Accessing applications from outside the cluster

Hi, i need to access to an application inside a kubernetes cluster. As far as i know, the only way to do that is to either declare a service of type NodePort, or using a LoadBalancer (and specify the externalIPs tag, since i am not running it on a public cloud). However, neither of this solutions fits my case, is there anyother way to make an application reachable from another outside the cluster but on the same machine? Thanks

You can do this in a couple of different ways.

Through the Ingress resource, Ingress - Kubernetes or through kubectl using the port-forward command, Use Port Forwarding to Access Applications in a Cluster - Kubernetes .

I use the ingress resource a lot, you just need to remember to update you hosts file to point the DNS to the cluster.

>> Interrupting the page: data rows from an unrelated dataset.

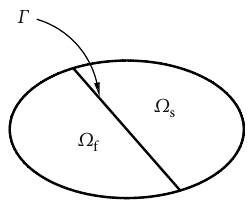
Figure 2: Fluid-solid interaction.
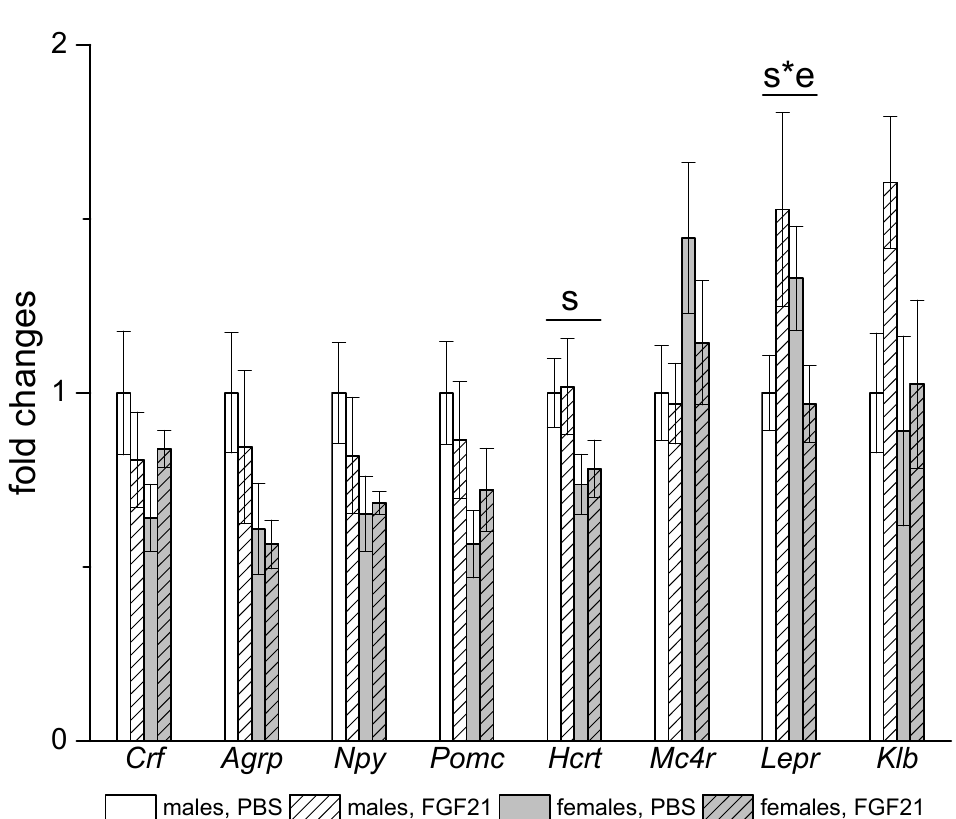
Figure 8. Influence of FGF21 administration on hypothalamic gene expression in obese A y male and female mice. Data are presented as mean ± SE. Mice were administered FGF21 for 7 days. Significant influence ( p < 0.05) of factors “s” (sex) and “s*e” where “e” is the administration of PBS or FGF21, two-way ANOVA are indicated in the plot.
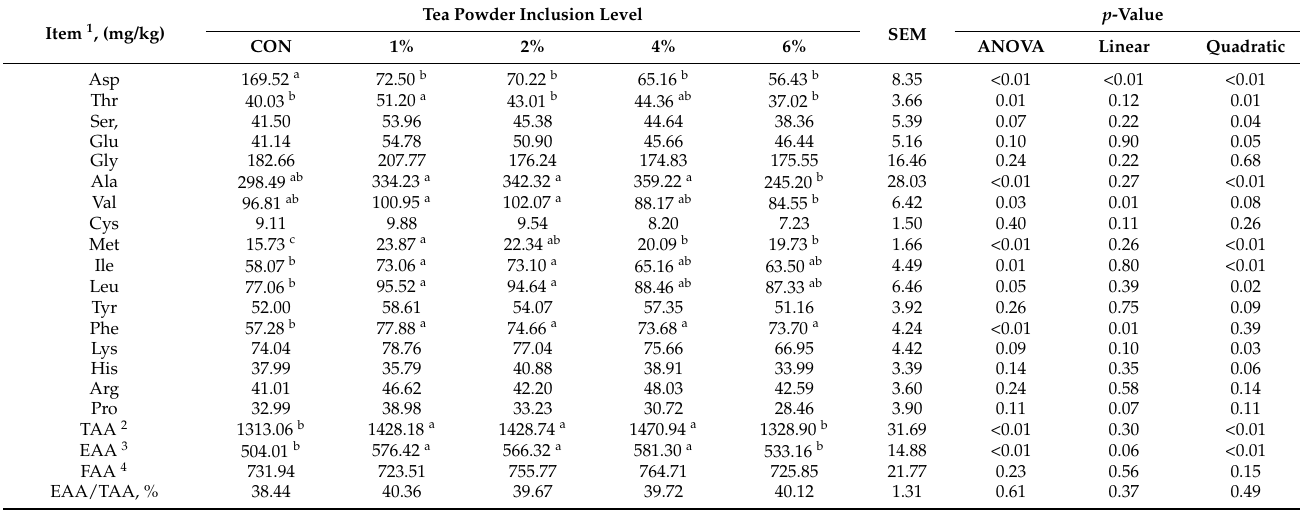
Table 7. Effects of dietary tea powder on free amino acids profile of LD muscle tissue of the pigs. Item 1 , (mg/kg)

Can you please elaborate why they don’t? So we can try to look at something that does together :slight_smile:

The application deployed is Cassandra as a statefulset as described in the link here
Example: Deploying Cassandra with Stateful Sets - Kubernetes

I thought the NodePort created a problem as the datastax driver looks for connections through the 300xxx Kubernetes port. But i saw the problem is not the only problem as even exposing the 9042 defualt one doesn’t make the Cassandra nodes reachable (since they have private IPs within the Cluster).
I excluded the LoadBalancer option as i am not running it on a public cloud provider (but i saw you can manually define an ip using externalIPs tag in the yaml file.

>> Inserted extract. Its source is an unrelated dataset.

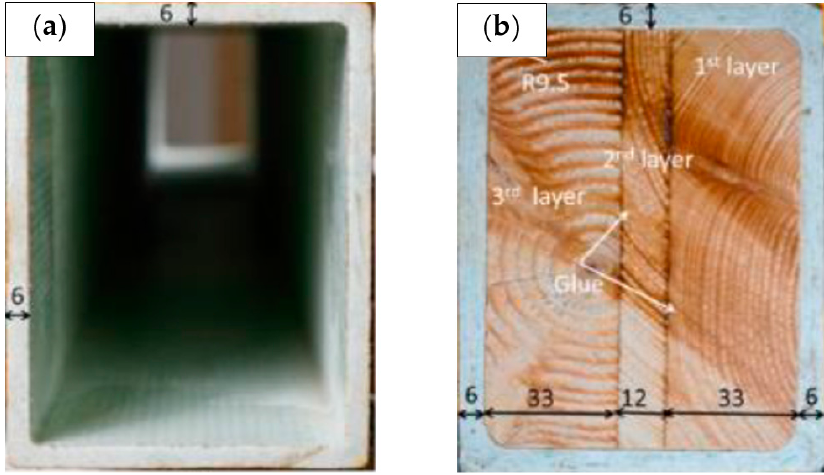
Figure 15. Specimens geometry and shaped for ( a ) hollow section and ( b ) sandwich section of pultruded GFRP beams [112].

So it seems that the only option, if you want tto run Cassandra on Kubernetes, is to make the datastax connection within the Kubernetes cluster. I imagine a viable solution is to have a service that is exposed (through NodePort or LoadBalancer) that then manages the connections with Cassandra. Or am i missing some other obvious solution?

If you need direct-to-pod access then your pods need to be integrated with your outer network. If you run your pods in an overlay, for example, then pod IPs are not “really” on your network.